## WORK TASK
Below are records; how many of their lines contain "ResumeSpice"? Answer with only the number.

## Data extracted from a collection
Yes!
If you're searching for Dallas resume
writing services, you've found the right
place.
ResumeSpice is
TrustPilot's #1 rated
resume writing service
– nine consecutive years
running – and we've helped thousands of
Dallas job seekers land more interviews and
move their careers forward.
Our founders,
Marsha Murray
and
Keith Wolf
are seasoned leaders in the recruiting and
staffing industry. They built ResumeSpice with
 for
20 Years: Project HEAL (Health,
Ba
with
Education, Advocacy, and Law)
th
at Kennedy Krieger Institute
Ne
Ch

## TASK SOLUTION
2